## ACTION REQUISE A
Indiquez si chacune des affirmations suivantes concorde avec le texte sur le rituel initiatique, en répondant par oui ou par non et en citant mot pour mot les termes du texte qui tranchent : (i) les outils du temple maçonnique sont nécessaires au travail au plan vertical ; (ii) J. Verdun y est présenté comme un Frère ; (iii) la réalité tout entière est présente dans la réalité visible et sensible.
## ACTION REQUISE B
Rédigez la suite du texte sur le rituel initiatique, en reprenant juste après sa dernière phrase.

## EXTRAIT DU TEXTE
───
Le rituel initiatique
doit nous
faire comprendre que la réalité toute
entière n'est pas absolument présente
dans la réalité visible et sensible, dans ce que
l'on nomme le " monde des
apparences", et qu'il s'agit bien comme l'écrit notre
Frère J.Verdun, « d'aller du manifesté
au non
manifesté, du visible à l'invisible, du
crée à
l'incréé, au‑delà des ombres de la
caverne, au‑delà des reflets du miroir,
comme l'Alice de Lewis Carroll ». c'est à dire le
véritable sens du
Symbole.
Construire le Temple c'est
construire l'Homme
DE
L'HORIZONTALE
Le temple
maçonnique est un
univers peuplé d'outils, que l'on traces au cours de
l'ouverture de nos
travaux. Nécessaires au travail au plan horizontal, ils
correspondent au plan
du monde, au chemin du monde qui est celui de la morale, de
l'éthique et de
l'obéissance aux lois. Il s'agit de s'y
améliorer, de se purifier, de
transformer nos soucis égoïstes en
préoccupation amoureuse pour tous les êtres
: C'est pour nous la construction du Temple, de notre Temple au plan
technique.
───
## ENREGISTREMENTS FOURNIS

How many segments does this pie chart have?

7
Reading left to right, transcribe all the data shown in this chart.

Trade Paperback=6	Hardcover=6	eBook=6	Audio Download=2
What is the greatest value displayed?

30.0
───
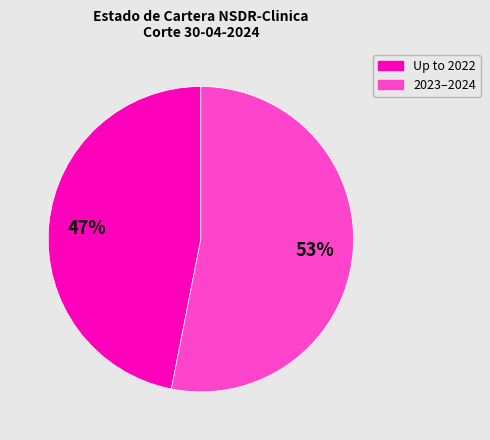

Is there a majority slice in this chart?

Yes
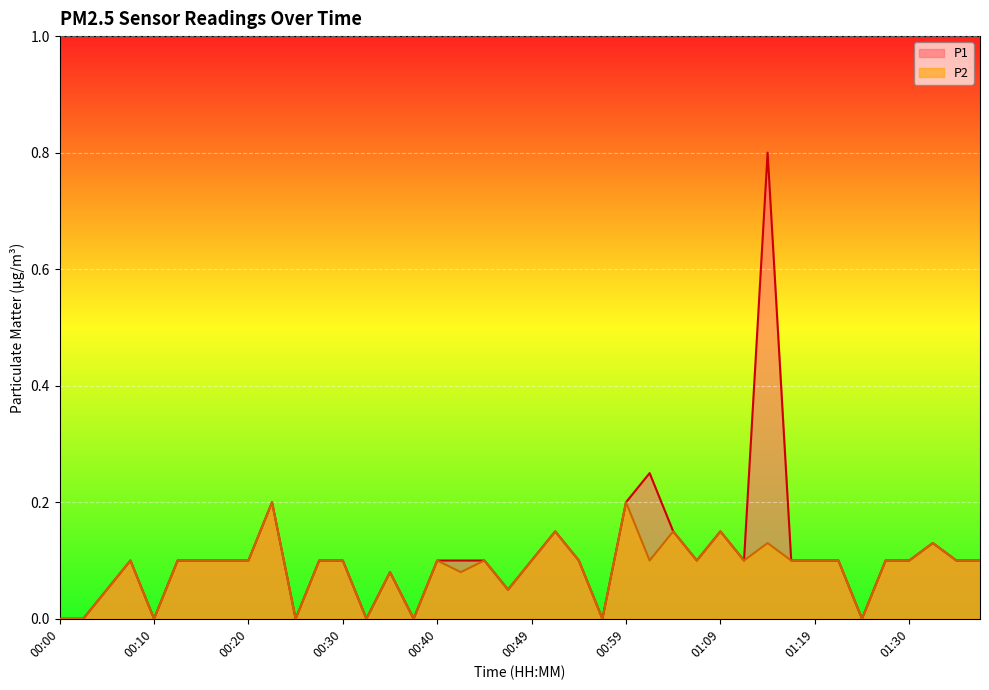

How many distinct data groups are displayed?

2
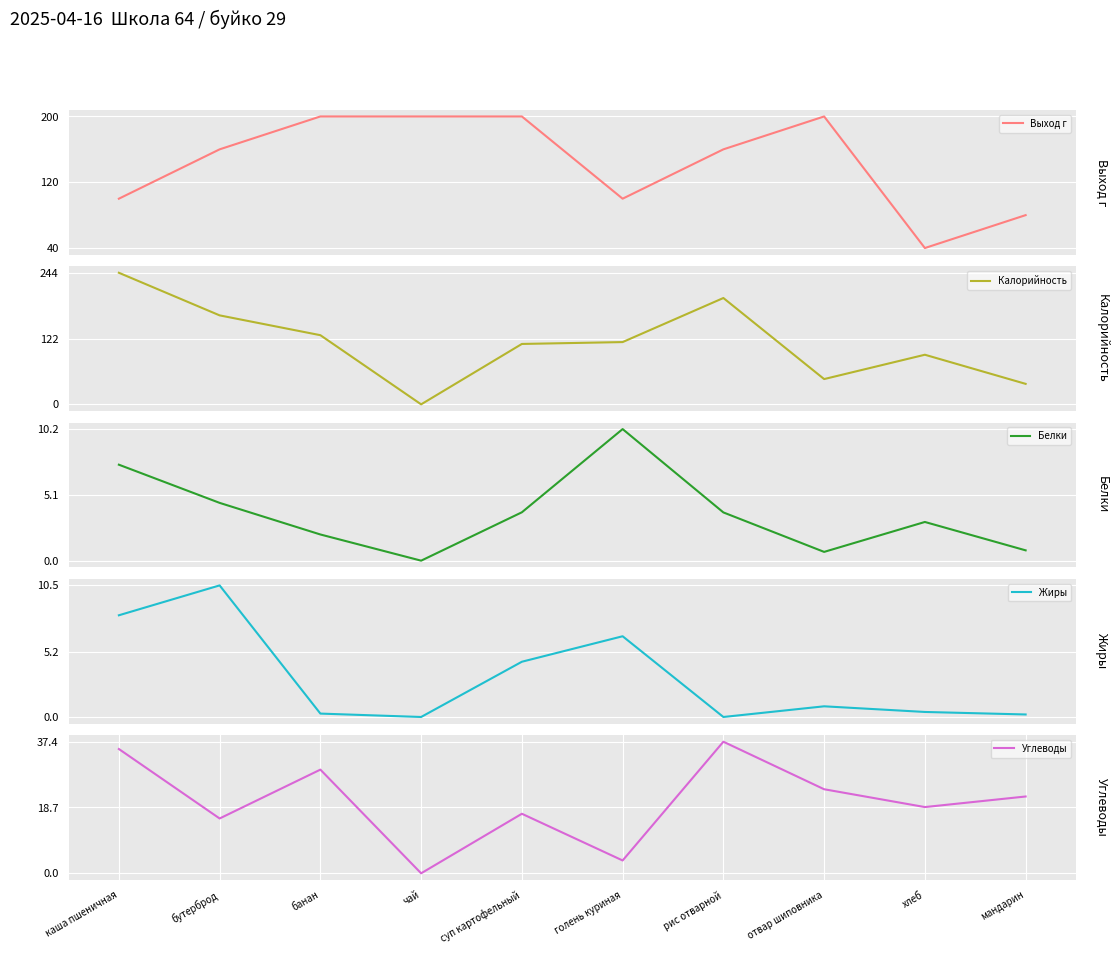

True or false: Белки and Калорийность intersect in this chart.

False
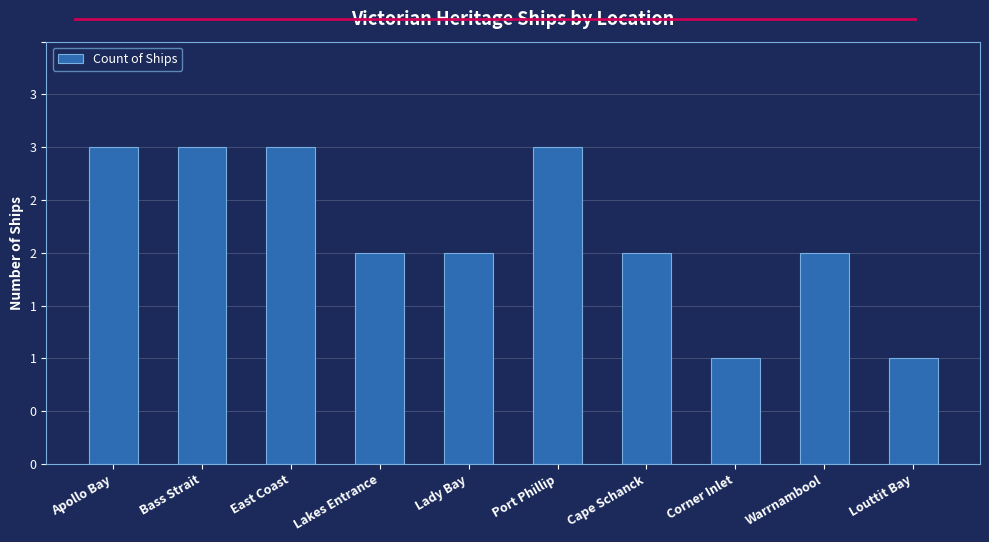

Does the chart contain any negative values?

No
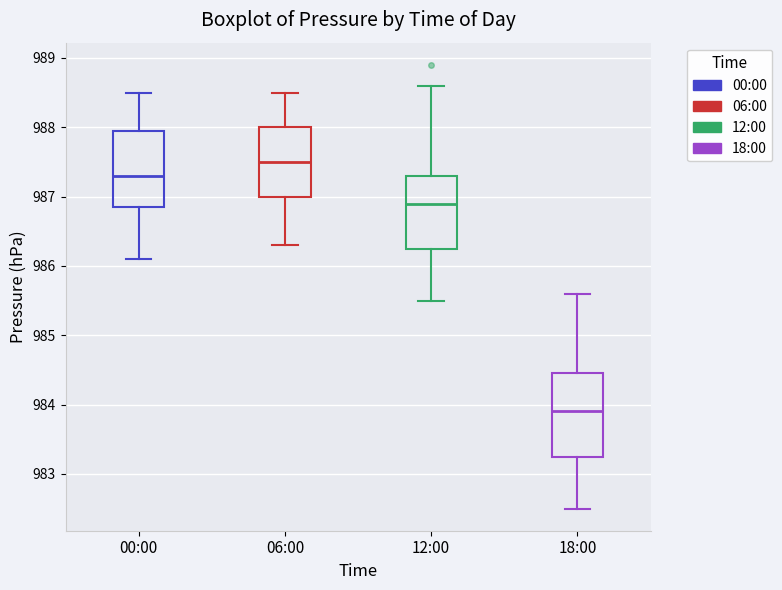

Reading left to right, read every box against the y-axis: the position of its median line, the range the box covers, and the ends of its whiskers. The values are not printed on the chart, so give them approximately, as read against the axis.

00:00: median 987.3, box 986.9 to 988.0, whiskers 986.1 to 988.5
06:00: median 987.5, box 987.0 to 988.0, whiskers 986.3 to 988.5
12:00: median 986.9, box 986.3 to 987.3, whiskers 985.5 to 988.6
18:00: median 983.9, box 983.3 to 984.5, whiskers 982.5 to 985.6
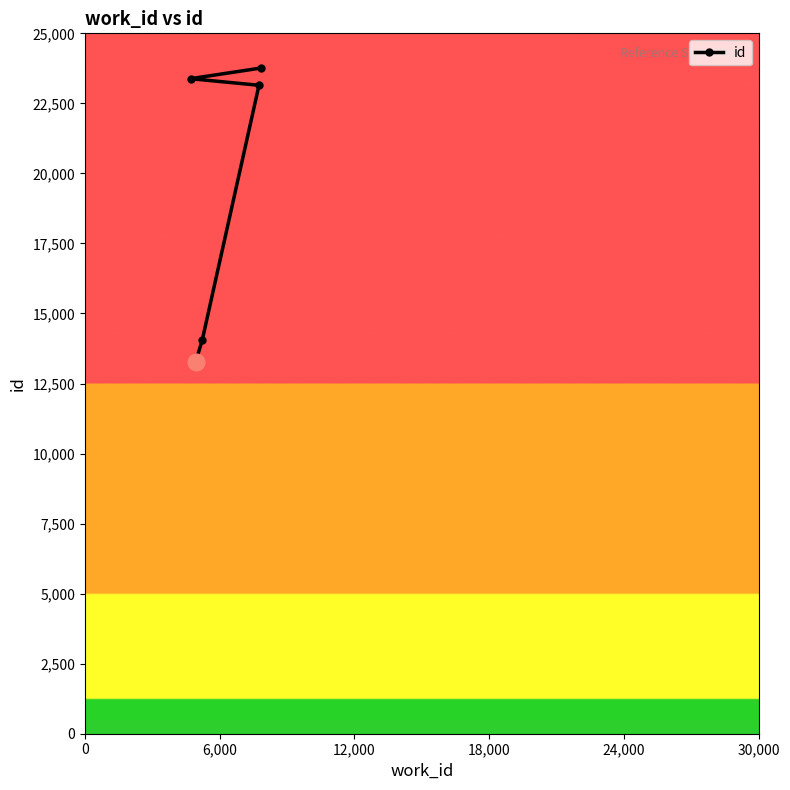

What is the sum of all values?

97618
───
## RÉPONSE ATTENDUE A
(i) Non : « Nécessaires au travail au plan horizontal »
(ii) Oui : « notre Frère J.Verdun »
(iii) Non : « la réalité toute entière n'est pas absolument présente dans la réalité visible et sensible »

## RÉPONSE ATTENDUE B
Mais ce peut
être aussi le
chemin de l'aliénation lorsque l'obéissance et le
faire prennent le pas sur la
conscience, le libre arbitre et la liberté, lorsque , par
exemple le F\ M\
ne reste qu'un bon technocrate de la connaissance des outils, et de
leurs
applications.
A LA
VERTICALE.
Pour
éviter la dispersion du
faire au plan matériel, terrien et dualiste, au plan du
tectonikos, qui est la
nature fondamentale de la pensée; ,nous devons y adjoindre
une réflexion au
plan vertical ou chemin du ciel, véritable voie ascendante,
transcendante, on
la dit aussi mystique, symbolisé au sein du temple
maçonnique par les trois
grandes Lumières ( Bible, Equerre, Compas ) et
visualisé par le rd à plomb.
Cette voie nous
permet de
procéder à l'éveil de notre conscience
personnelle, de prendre conscience
d'autres dimensions de notre être, c'est ce que l'on nomme
spiritualité.
Ce travail sur 1a
voie
ascendante autant que descendante est indispensable à tout F\M\ qui à
l'objectif et l'ambition de bâtir son Temple, au sens le plus
large du terme.
n'y a donc pas de véritable construction du temple sans
Architecte au sens
étymologique du terme.
Cette voie comporte
elle aussi
ces zones d'ombres : Schizophrénie, hystérie
apocalyptique, d élire mystique,
rêveries et discours spéculatifs
stériles et bien d'autres encore...
L'idée de
l'outil, de
l'instrument, de l'arché et du tektonicos,
débouche sur l'idée de travail, qui
permet de former l'objet travaillé et, en même
temps, le sujet travaillant, tel
l'architecte, Eupalinos, cher à Paul Valérie, qui
dit « qu'à force de
construire, il s'est construit lui‑même ».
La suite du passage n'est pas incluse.